#### [AIM OF THE EXERCISE]
Copy nothing but the lines below running from the line containing "9: (87, 187, 0.29)" through the line containing "20: (723, 452, 1.05)", both end lines included.

* * *

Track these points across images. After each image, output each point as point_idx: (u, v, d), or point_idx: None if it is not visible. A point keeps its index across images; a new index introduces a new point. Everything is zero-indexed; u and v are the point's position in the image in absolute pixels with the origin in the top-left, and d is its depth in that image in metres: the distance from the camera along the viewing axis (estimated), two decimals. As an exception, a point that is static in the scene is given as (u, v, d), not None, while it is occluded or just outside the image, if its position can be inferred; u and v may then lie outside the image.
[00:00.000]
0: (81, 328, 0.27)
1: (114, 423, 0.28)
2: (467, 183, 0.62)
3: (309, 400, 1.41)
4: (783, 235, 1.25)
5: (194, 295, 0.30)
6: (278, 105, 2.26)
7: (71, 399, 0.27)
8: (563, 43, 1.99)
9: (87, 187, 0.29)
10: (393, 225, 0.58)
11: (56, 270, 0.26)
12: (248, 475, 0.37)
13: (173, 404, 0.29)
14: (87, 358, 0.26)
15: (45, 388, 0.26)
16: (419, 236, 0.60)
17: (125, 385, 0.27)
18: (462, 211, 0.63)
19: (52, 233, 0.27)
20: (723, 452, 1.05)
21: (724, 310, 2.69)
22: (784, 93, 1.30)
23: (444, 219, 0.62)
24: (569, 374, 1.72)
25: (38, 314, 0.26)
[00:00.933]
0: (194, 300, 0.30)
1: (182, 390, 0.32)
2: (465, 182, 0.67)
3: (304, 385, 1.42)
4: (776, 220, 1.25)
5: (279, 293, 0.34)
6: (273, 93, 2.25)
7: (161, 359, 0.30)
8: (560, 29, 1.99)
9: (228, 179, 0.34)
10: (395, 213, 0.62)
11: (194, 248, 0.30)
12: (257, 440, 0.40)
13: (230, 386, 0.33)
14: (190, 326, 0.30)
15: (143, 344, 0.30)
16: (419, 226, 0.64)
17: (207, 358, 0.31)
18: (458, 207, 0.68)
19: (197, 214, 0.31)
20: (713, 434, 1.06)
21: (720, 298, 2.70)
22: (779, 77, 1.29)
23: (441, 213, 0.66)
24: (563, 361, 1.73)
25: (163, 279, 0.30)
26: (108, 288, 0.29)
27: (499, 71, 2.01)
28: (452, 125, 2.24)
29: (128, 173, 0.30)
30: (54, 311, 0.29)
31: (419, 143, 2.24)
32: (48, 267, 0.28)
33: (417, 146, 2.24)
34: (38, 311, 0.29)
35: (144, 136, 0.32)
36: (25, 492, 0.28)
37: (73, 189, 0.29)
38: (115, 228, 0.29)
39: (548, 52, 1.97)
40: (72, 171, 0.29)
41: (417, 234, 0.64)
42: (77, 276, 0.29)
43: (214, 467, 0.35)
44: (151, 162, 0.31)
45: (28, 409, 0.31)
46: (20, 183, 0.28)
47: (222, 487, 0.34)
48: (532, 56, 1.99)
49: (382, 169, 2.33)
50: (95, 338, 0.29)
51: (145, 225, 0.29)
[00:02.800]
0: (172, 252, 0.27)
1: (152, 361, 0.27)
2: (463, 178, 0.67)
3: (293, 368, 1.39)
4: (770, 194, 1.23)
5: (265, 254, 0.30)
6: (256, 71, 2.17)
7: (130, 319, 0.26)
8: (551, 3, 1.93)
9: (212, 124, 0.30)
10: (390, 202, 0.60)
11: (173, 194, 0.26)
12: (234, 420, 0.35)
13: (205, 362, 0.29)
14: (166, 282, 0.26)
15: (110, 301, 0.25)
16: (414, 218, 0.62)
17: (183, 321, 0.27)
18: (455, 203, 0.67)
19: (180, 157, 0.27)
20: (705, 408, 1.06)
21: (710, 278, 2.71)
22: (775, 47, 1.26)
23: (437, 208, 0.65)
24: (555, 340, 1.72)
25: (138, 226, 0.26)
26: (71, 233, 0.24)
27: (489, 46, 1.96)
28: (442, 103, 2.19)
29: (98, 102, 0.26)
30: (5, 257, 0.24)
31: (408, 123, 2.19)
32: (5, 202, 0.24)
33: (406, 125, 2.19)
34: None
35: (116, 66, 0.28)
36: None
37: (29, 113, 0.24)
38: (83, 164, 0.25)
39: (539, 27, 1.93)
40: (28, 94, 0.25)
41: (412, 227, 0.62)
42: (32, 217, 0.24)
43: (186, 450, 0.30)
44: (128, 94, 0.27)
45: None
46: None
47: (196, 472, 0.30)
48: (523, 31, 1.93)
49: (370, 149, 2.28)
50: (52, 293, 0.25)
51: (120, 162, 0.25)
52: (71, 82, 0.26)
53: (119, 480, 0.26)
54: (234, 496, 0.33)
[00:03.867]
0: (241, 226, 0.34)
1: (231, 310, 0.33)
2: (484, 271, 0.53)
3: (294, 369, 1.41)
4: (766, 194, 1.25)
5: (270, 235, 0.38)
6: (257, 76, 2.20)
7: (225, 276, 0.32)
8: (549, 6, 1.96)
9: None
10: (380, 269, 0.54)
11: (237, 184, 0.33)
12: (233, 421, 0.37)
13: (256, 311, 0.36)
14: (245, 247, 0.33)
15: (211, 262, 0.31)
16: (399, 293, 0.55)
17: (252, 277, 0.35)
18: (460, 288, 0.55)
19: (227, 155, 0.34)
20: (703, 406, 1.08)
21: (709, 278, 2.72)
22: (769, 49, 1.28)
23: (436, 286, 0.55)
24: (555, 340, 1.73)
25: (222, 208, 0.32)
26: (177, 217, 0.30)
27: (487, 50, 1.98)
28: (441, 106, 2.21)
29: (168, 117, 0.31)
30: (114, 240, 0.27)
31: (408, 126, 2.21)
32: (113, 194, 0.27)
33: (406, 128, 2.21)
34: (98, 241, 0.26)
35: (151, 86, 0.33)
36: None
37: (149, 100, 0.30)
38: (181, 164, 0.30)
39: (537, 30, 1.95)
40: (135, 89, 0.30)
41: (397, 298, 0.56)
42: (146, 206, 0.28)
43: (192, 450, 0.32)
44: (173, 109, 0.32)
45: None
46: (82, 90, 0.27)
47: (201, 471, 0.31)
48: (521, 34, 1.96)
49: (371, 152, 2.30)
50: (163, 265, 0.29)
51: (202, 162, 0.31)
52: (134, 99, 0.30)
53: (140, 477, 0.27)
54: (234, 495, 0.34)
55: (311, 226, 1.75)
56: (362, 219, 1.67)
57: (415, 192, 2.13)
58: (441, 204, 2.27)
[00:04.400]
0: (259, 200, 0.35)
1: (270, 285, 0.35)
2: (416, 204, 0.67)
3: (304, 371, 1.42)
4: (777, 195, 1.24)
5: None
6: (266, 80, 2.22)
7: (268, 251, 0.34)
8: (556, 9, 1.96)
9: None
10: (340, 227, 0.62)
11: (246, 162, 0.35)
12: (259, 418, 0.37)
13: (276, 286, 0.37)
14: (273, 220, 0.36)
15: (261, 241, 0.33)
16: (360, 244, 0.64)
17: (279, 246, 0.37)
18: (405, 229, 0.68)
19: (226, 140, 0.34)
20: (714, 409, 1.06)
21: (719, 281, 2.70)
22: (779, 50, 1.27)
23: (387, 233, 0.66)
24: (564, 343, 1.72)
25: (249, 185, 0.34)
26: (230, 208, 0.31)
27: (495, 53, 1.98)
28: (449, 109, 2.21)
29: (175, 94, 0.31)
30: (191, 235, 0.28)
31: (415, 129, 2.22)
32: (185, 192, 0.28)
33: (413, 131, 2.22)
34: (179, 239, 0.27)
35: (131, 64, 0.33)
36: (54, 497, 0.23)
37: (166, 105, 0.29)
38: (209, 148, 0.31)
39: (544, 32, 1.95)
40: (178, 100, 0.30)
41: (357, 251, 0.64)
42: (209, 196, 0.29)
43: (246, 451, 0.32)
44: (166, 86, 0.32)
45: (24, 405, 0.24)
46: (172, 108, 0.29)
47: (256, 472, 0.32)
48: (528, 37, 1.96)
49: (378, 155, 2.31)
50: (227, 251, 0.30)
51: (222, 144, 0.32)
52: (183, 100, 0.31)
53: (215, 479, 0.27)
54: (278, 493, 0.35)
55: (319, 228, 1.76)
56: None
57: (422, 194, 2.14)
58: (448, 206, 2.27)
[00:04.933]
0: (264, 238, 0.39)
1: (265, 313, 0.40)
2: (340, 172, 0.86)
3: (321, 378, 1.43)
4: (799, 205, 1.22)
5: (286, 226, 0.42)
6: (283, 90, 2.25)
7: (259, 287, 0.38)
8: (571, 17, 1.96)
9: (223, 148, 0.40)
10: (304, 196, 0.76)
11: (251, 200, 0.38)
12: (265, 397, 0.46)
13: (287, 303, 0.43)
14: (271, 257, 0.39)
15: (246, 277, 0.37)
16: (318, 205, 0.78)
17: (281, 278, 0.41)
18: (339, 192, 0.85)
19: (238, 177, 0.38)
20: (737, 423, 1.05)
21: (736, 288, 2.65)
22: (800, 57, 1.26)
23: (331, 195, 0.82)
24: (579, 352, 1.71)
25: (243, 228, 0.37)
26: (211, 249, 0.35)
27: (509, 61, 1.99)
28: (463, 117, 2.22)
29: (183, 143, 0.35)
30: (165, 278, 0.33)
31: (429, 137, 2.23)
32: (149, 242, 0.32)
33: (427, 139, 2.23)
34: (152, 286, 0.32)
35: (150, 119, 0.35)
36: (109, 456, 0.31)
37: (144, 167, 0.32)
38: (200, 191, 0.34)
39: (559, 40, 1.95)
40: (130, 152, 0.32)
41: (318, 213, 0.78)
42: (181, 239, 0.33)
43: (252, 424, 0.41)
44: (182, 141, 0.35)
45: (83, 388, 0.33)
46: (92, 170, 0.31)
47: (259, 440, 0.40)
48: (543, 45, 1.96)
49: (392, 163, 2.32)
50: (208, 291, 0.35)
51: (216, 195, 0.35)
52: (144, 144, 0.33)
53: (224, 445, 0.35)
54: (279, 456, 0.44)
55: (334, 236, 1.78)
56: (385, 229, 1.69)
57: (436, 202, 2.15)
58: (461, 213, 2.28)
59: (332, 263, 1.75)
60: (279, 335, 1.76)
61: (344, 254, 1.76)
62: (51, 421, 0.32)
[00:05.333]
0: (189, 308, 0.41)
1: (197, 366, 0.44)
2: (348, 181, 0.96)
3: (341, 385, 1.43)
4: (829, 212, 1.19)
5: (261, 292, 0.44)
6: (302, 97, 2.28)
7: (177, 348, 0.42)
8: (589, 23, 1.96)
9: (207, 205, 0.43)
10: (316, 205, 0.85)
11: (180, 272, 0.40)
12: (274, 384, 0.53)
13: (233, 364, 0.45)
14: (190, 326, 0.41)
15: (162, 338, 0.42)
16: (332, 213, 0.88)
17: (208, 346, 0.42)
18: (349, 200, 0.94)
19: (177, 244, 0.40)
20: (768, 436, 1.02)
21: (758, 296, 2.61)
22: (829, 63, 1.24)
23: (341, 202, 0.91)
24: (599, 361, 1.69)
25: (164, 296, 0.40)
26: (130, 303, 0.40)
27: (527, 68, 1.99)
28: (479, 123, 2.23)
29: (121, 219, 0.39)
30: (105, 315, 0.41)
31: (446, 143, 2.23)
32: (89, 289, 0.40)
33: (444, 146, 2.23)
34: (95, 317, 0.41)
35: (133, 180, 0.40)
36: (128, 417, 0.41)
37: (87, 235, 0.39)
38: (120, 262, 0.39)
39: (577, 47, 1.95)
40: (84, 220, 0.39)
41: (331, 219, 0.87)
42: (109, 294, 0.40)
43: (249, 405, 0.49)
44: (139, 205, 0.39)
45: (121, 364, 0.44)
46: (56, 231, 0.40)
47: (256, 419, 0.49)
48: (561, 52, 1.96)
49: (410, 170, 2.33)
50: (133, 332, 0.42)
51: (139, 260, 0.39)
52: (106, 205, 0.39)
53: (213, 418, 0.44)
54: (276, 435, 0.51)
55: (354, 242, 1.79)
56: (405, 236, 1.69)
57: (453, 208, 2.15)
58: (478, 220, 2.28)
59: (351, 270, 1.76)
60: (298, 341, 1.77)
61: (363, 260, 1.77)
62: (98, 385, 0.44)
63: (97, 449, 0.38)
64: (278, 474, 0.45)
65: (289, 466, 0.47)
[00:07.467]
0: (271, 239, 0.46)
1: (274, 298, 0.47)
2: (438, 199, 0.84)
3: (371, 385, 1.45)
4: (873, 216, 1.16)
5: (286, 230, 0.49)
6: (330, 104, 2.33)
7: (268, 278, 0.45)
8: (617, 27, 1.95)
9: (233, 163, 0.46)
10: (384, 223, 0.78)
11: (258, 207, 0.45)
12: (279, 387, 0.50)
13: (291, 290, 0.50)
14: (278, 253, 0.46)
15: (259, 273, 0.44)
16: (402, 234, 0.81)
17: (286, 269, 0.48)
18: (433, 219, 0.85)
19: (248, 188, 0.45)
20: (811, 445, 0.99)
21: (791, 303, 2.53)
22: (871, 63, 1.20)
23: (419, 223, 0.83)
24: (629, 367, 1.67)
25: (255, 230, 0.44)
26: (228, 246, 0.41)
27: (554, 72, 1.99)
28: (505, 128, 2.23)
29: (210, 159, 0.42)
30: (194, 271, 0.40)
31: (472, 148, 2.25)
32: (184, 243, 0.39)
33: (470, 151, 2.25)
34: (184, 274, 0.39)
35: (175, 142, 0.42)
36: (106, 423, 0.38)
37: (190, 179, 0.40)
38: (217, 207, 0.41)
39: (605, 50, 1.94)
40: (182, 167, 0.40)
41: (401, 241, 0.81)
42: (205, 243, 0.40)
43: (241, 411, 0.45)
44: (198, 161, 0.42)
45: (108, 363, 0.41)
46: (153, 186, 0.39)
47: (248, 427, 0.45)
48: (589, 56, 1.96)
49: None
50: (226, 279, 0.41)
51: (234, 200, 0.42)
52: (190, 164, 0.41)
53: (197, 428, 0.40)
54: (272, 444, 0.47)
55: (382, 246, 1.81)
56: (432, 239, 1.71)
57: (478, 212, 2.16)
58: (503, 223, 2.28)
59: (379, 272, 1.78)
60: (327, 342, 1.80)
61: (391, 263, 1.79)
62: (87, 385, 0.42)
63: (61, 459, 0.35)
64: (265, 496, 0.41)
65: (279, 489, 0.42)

* * *

#### [SOLUTION TO THIS PROBLEM]
9: (87, 187, 0.29)
10: (393, 225, 0.58)
11: (56, 270, 0.26)
12: (248, 475, 0.37)
13: (173, 404, 0.29)
14: (87, 358, 0.26)
15: (45, 388, 0.26)
16: (419, 236, 0.60)
17: (125, 385, 0.27)
18: (462, 211, 0.63)
19: (52, 233, 0.27)
20: (723, 452, 1.05)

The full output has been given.